Nikki and I went out to dinner and a show last night and didn’t get home and to bed until 11pm so I “let myself sleep in” and didn’t get up until 4am so I’m skipping packing lunches this morning so I can make sure I have time to update this ole blog before going for a run.
Yesterday went well. Days I eat right and run always go better than other days. I printed 3 pages of licensed counselors, Psychiatrists, and Psychologists that are covered by my insurance. I got frustrated though because the first few counselors I googled were all faith-based so I skipped that list and went to the Psych portion. The first few I googled specialized in childhood behavior disorders so those wouldn’t work. The, while going through the lists and noticing a bunch of doctors using the same addresses, I TWO “groups” that had several doctors covered. Since I didn’t have time to Google everyone I decided to call both of those offices and just see if they could see who was covered and tell them if any of them specialize in People Like Me. I called both and got put on a phone line to leave my name/number for a follow-up.

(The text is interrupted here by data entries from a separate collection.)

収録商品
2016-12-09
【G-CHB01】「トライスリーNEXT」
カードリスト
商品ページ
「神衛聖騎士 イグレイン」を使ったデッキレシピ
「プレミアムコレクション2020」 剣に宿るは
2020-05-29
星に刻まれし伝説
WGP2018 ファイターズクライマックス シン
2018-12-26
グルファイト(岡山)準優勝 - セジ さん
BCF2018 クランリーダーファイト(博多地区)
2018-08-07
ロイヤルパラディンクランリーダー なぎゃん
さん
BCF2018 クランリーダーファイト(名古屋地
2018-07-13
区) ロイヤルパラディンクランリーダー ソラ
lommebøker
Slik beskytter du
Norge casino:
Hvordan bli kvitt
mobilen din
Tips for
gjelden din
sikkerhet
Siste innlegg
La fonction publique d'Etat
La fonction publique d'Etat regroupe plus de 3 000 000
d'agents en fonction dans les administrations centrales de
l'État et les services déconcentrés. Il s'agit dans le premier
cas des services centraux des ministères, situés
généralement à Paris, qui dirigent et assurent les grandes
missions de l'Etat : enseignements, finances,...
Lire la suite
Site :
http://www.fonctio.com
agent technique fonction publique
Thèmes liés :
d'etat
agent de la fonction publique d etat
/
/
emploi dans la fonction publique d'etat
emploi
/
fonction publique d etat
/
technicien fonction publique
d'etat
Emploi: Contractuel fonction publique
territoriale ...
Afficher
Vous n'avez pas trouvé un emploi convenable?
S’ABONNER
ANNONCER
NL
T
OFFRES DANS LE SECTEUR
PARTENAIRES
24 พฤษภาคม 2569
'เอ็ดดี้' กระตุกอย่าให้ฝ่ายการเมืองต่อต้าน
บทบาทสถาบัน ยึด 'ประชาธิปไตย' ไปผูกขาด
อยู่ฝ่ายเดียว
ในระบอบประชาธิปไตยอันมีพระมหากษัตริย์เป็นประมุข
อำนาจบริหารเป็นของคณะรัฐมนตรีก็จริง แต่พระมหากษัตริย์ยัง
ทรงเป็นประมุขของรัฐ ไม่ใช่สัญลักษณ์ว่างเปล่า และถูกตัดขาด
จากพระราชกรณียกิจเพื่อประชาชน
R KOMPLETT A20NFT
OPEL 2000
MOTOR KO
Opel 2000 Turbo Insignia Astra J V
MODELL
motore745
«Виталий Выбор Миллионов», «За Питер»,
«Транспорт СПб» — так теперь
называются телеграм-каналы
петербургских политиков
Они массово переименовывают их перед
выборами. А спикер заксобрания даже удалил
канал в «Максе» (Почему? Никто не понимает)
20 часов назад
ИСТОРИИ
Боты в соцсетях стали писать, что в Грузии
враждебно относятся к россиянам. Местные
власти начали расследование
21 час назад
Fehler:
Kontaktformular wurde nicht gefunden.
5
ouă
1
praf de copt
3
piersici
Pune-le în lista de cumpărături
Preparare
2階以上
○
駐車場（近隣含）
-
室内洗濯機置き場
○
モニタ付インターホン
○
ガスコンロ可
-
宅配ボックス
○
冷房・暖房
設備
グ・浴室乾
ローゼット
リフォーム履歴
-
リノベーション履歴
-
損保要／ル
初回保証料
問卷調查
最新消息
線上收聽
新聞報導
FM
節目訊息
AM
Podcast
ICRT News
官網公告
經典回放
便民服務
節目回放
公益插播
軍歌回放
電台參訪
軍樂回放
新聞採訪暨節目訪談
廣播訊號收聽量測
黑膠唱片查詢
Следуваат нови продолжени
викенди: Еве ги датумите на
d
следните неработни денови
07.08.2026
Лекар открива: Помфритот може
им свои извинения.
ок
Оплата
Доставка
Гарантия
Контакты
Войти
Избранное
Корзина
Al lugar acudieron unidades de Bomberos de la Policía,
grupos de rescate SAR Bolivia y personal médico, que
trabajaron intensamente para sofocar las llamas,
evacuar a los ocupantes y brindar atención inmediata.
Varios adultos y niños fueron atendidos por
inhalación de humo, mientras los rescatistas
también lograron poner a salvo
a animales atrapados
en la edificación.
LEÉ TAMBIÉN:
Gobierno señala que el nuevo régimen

That’s where we’re at. I’m hoping I get follow-ups today as I didn’t call until about 2pm yesterday.
I do feel like there has to be a better system than calling ON THE PHONE and then having to say, “I need a therapist,” because JEEZUS I avoided that. I used the word “counselor” which was confusing because I was calling about a Psychiatrist at the one number so I need to just OWN it. “My name is Kim. Life is hard for me right now. I Need someone to help me.”
And thank you for everyone who reached out and encouraged me not to avoid meds. I explained to some of you – it’s a weird hang-up I have. In my head, no matter how bad it gets, I just say, “If it gets worse I’ll get a therapist, and then if it gets worse I’ll get meds.” So those are my safety nets and I’m landing on “therapist” one first but knowing that “medication” one is still there is good and weirdly comforting. I have this anxiety that if I start taking meds and I’m still having waves OF THE KRAZEE then what? WHAT IF I AM UNFIXABLE?
I know. Dumb. But the explanation to the order of things. I also have fears of side effects and the neutralizing of other extreme parts of my mind that I like, but we’ll save that for another day.
SO. I made steps. And I knew you guys would be making sure I did so I’m making time after a late night to post about it here. Thank you all for making me feel less crazy. I have a select few close influences that sometimes ride the “Just be happy!” or “Just exercise!” or “Just eat better!” train so it’s hard having those voices not in my head all the time. Thank you for telling me the other side.